3. When I clicked "Create List" from the 404 page, it redirected me to the login page. I just registered so I assumed I would be logged in.

4. After I tried to login I get redirected to: http://www.listnerd.com/?login=nserror

but since its a modal dialog I can barely read the error which shows up below it.

So it seems you may not have the non-social login/register side stuff completed but for obvious reasons I don't connect my networks to random sites :)

Dude, absolutely love it. I've seen this a few times before but this one has huge potential. The product looks social. All it really needs is randomness".

Not sure what the word is, but best I can describe it is randomness. Link bait. Link cycle. Idk. Keep me going. I view one, okay. Don't make me hit back and type something else in. Take what I've seen already, suggest alternative content on the side, keep me clicking like YouTube does. Make me kill time before I even know what's happening.

Do that and you really have an amazing product. I could see myself wasting hours with stuff I'm interested in, just keep me going.

Thanks a lot :) That's an excellent suggestion! We'll try to implement it asap. And kudos to you for seeing what we also (think we) see; which is a market - and need - for user-generated, collaborative online lists :)
I think it's really hard to review it without understanding the goals of the project.

Are you trying to make money with it? Are you trying to grow it to 1M users? Are you trying to build a feature for Pinterest to buy?

You're getting a lot of different opinions here. Some are saying its a wonderful, social product with a lot of potential. Some are saying you aren't solving a real problem, which gives your project a fairly short shelf life.

It just depends on the goal, what do you hope to achieve with it? I've always had a hard time evaluating things without knowing this.

Good input :)

The goal is to build a number 1 traffic destination; a kind of Pinterest or Youtube for lists. At its heart, Listnerd is a social discovery and recommendation tool. We want to help people separate good products from bad. That's our main goal. Everything else comes second. Money isn't the primary goal - or even the secondary. It's just a tool to create the site we want.

I thought it was rad! I found value in some lists as well.

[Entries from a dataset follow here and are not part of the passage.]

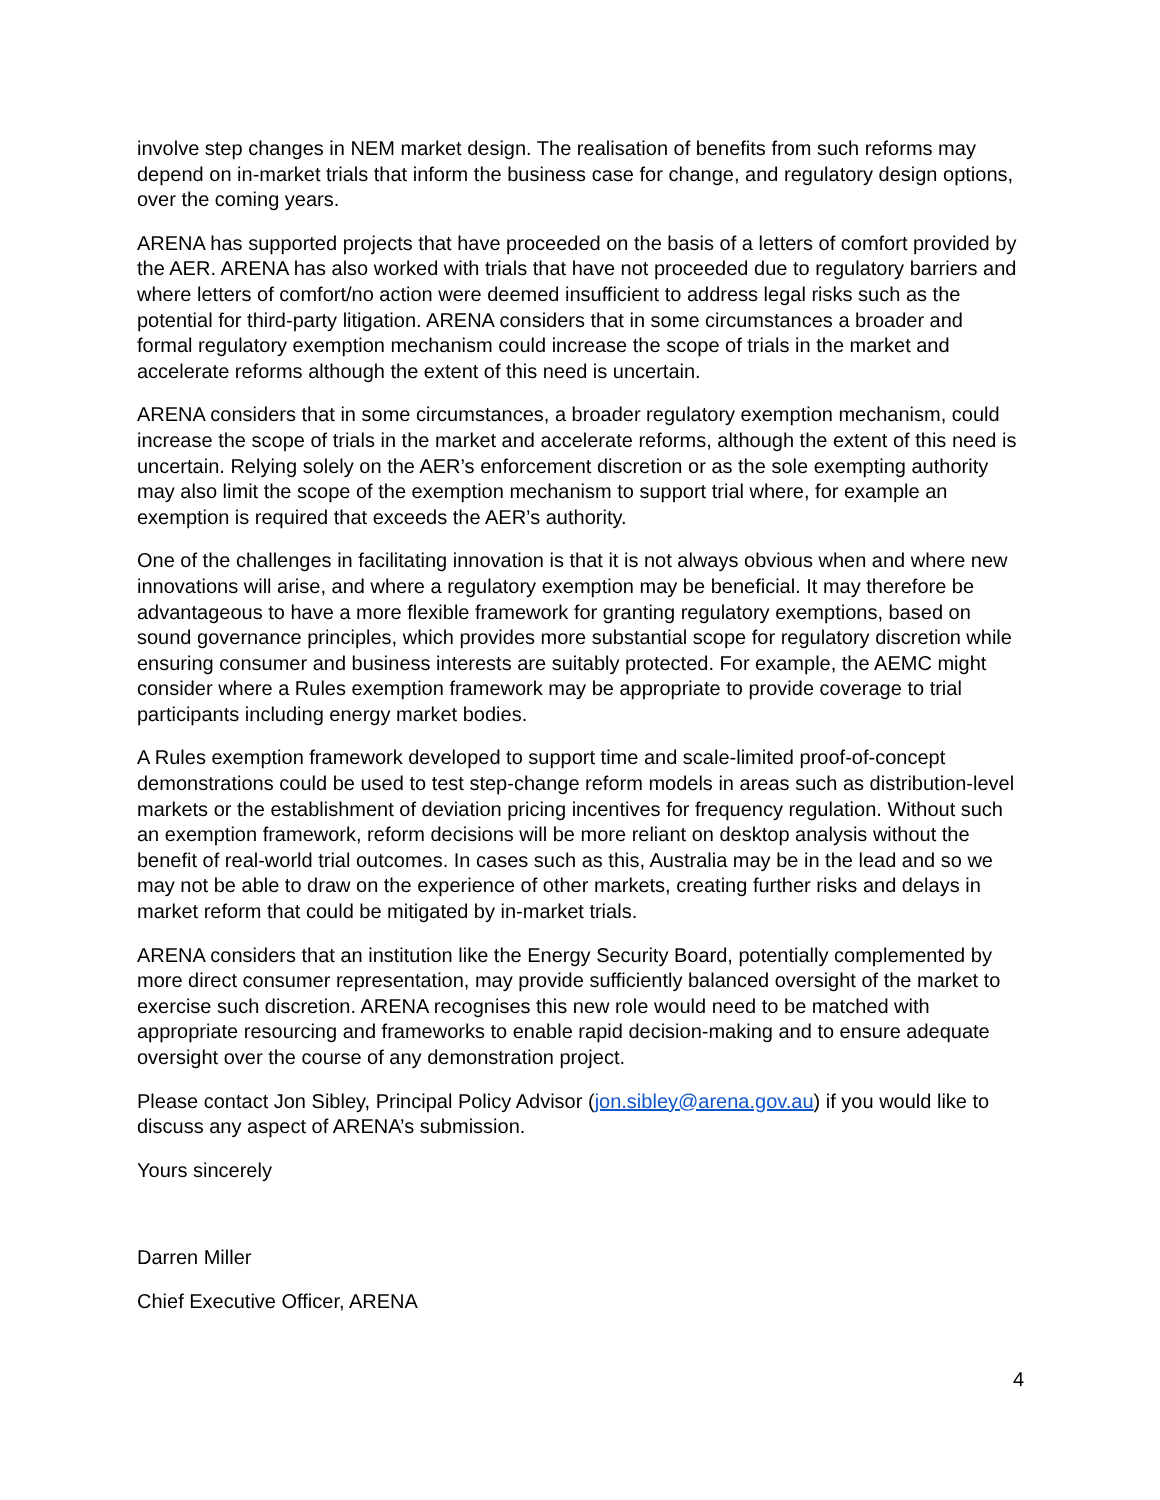involve step changes in NEM market design. The realisation of benefits from such reforms may depend on in-market trials that inform the business case for change, and regulatory design options, over the coming years.
ARENA has supported projects that have proceeded on the basis of a letters of comfort provided by the AER. ARENA has also worked with trials that have not proceeded due to regulatory barriers and where letters of comfort/no action were deemed insufficient to address legal risks such as the potential for third-party litigation. ARENA considers that in some circumstances a broader and formal regulatory exemption mechanism could increase the scope of trials in the market and accelerate reforms although the extent of this need is uncertain.
ARENA considers that in some circumstances, a broader regulatory exemption mechanism, could increase the scope of trials in the market and accelerate reforms, although the extent of this need is uncertain. Relying solely on the AER’s enforcement discretion or as the sole exempting authority may also limit the scope of the exemption mechanism to support trial where, for example an exemption is required that exceeds the AER’s authority.
One of the challenges in facilitating innovation is that it is not always obvious when and where new innovations will arise, and where a regulatory exemption may be beneficial. It may therefore be advantageous to have a more flexible framework for granting regulatory exemptions, based on sound governance principles, which provides more substantial scope for regulatory discretion while ensuring consumer and business interests are suitably protected. For example, the AEMC might consider where a Rules exemption framework may be appropriate to provide coverage to trial participants including energy market bodies.
A Rules exemption framework developed to support time and scale-limited proof-of-concept demonstrations could be used to test step-change reform models in areas such as distribution-level markets or the establishment of deviation pricing incentives for frequency regulation. Without such an exemption framework, reform decisions will be more reliant on desktop analysis without the benefit of real-world trial outcomes. In cases such as this, Australia may be in the lead and so we may not be able to draw on the experience of other markets, creating further risks and delays in market reform that could be mitigated by in-market trials.
ARENA considers that an institution like the Energy Security Board, potentially complemented by more direct consumer representation, may provide sufficiently balanced oversight of the market to exercise such discretion. ARENA recognises this new role would need to be matched with appropriate resourcing and frameworks to enable rapid decision-making and to ensure adequate oversight over the course of any demonstration project.
Please contact Jon Sibley, Principal Policy Advisor (jon.sibley@arena.gov.au) if you would like to discuss any aspect of ARENA’s submission.
Yours sincerely
Darren Miller
Chief Executive Officer, ARENA
4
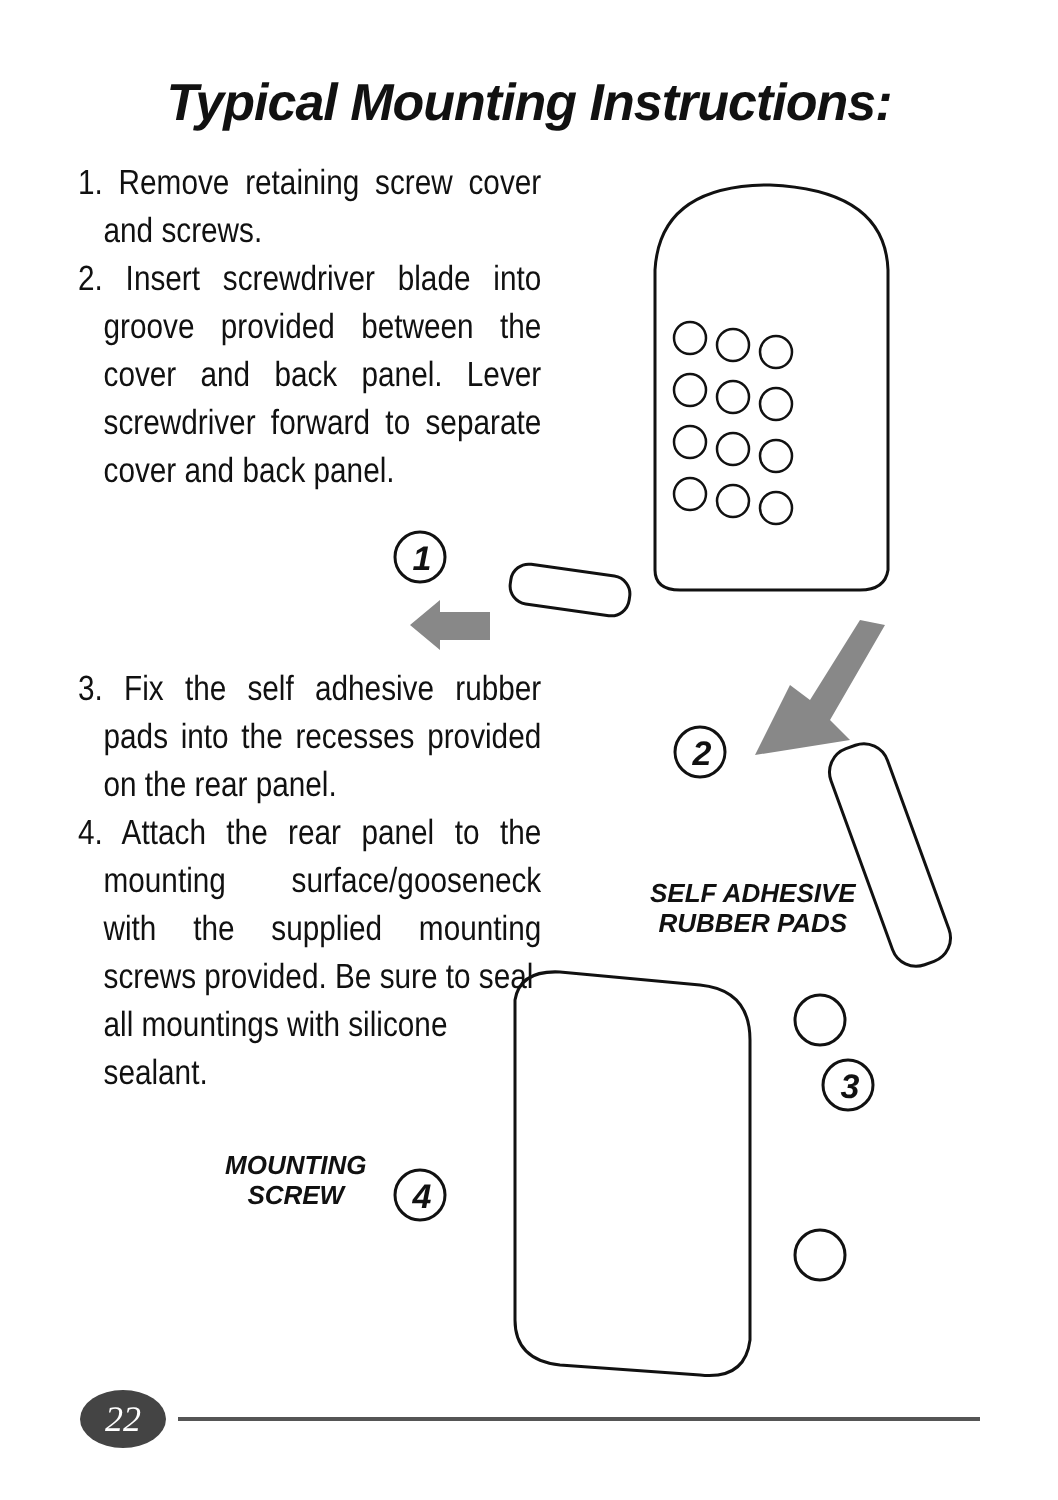1
2
3
4
Typical Mounting Instructions:
1. Remove retaining screw cover and screws.
2. Insert screwdriver blade into groove provided between the cover and back panel. Lever screwdriver forward to separate cover and back panel.
3. Fix the self adhesive rubber pads into the recesses provided on the rear panel.
4. Attach the rear panel to the mounting surface/gooseneck with the supplied mounting screws provided. Be sure to seal
all mountings with silicone
sealant.
SELF ADHESIVE
RUBBER PADS
MOUNTING
SCREW
22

I think you've got a lot of potential and hell, if you're about the experience and helping people discover, then keep rolling with it!

I must warn you though, I've been down a similar road relating to intention, all the while thinking in the back of my mind that I can somehow flip the switch and create monetary value. It didn't work like that.

If you're not being true to yourself with your motives for the sake of justifying where the project currently is, then take a step back and re-evaluate what you need to do to achieve your real motives/desires with the project. This is a personal suggestion stemming from my own experiences and is not meant to be offensive in anyway. Good luck!

Thanks for the input - and the praise. To be honest, the value in our lists is limited so far. Some are really good, but we need to keep improving both the content and increase the number of votes on the lists to actually create really good, unique content. That's our number one priority these days. Will definitely remember what you said about not expecting monetary value any time soon.
To be frank, this isn't a startup. This is a weekend project.

Also, the generic random background photos on the homepage just don't make sense.

Hi. Listnerd is a bootstrapped startup. So far we've invested 100k into it. Listnerd is a startup owned by our media company Omega Media, which has a yearly revenue of roughly $1.2 million USD. So I'd say it's a startup. Thanks for your input!